The story was praised by Isaak Levitan, whose friendship with Chekhov started in Babkino in summer 1885. "...You struck me as a landscape artist... In Happiness, the pictures of the steppe, the kurgans, and the sheep are extraordinary. Yesterday, I showed this story to S.P. and Lika, and both were delighted," he wrote in June.

The original press reviews were mixed. Konstantin Arsenyev found the story "too stark and lacking both content and those wondrous details that often greatly empower the Chekhov sketches," he wrote in Vestnik Evropy. Reviewing the collection Rasskazy, Novoye Vremya rated "Happiness" as one of the best Chekhov stories ever, praising the author's taste for nuances and deep knowledge of the country folk's ways. "Chekhov's characters always speak the language of the region they live in, and there is nothing artificial or contrived in their mindsets," the anonymous reviewer noted. Once the term 'impressionism' became in vogue in the Russian press, the story became almost synonymous with the new trend in literature.
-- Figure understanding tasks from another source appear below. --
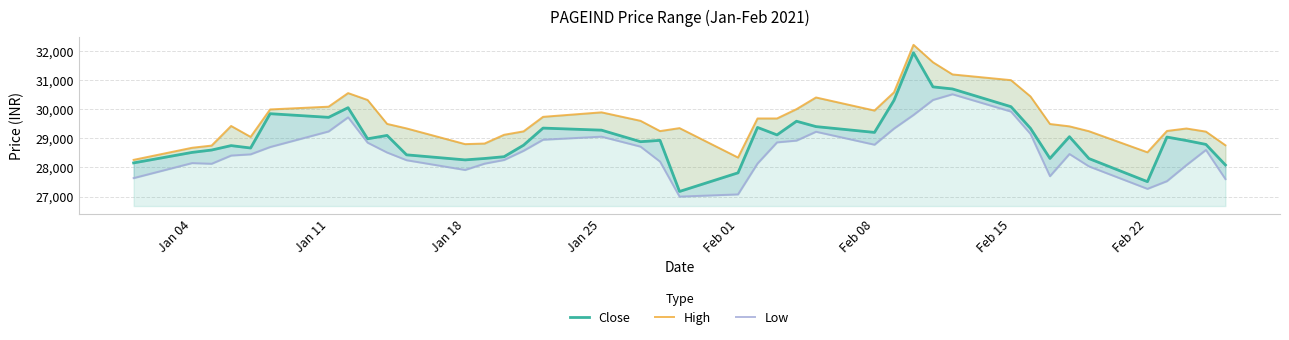

True or false: High and Close cross at least once.

False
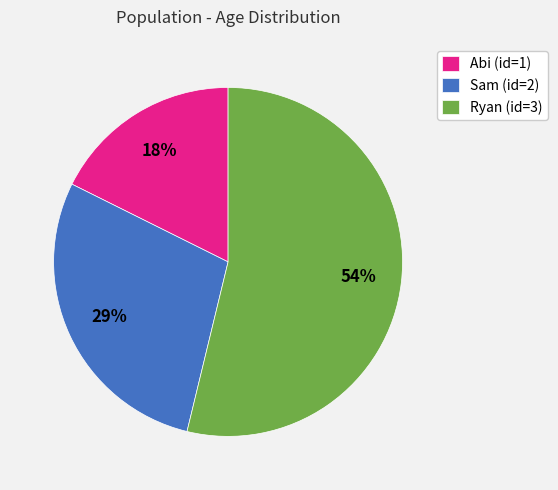

Do Sam (id=2) and Abi (id=1) together represent more than half of the pie?

No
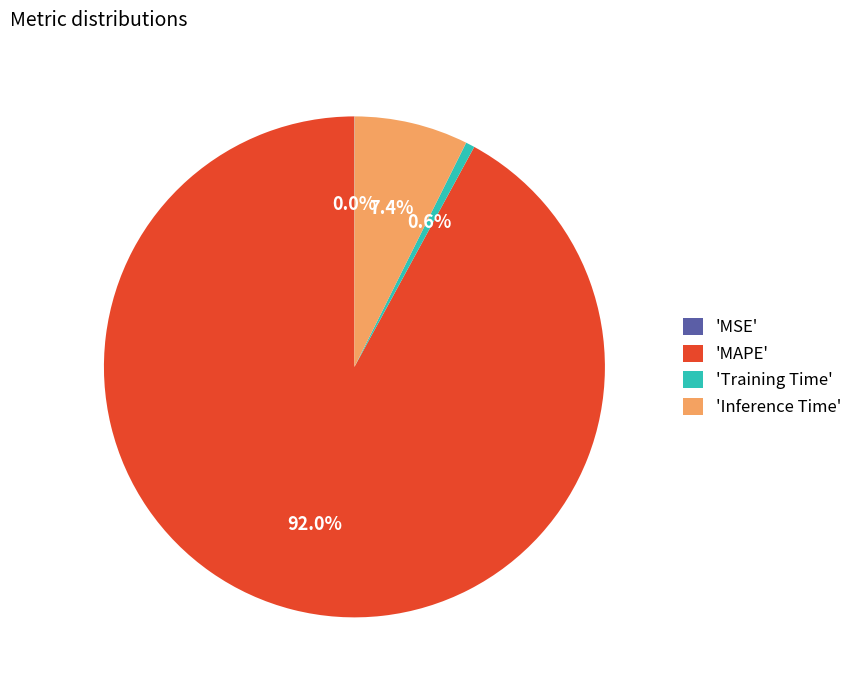

What percentage do 'Training Time' and 'MAPE' together represent?

92.6%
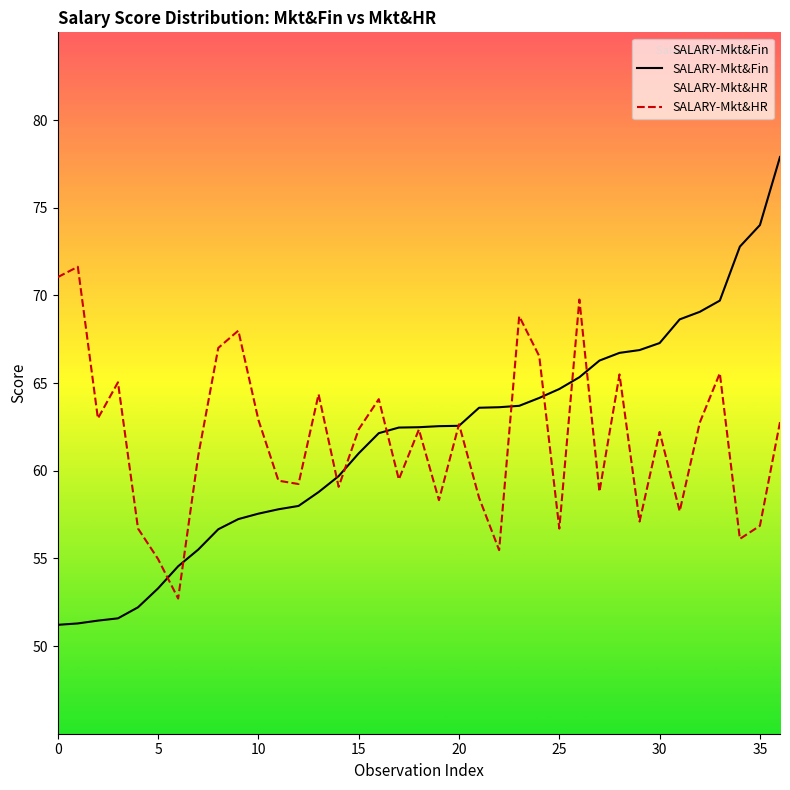

True or false: SALARY-Mkt&HR has a value of 71.0 at 0.

True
The critic I.V. Ivanov (who used the pen name I. Johnson) provided the in-depth analysis of the story. In his 1904 essay called "Seeking for Truth and the Meaning of Life," published by Obrazovaniye, he argued that for Chekhov, after the "early period of superficial mirth for mirth's sake," there followed "the new phase of objective artistic contemplation of life…almost scientific in its approach." As a result, he started to produce stories, the leitmotif for which was the idea that human life lacks any moral law, reason or meaning. The pinnacle of this series, according to Johnson, was "Happiness," according to which "...life ha[d] neither reason, nor meaning and man is reduced almost to naught. But not all life is such. One has to climb up one of those hills... to realize: there is out there a different life, which has nothing to do with subterranean happiness and sheepish ways of thinking."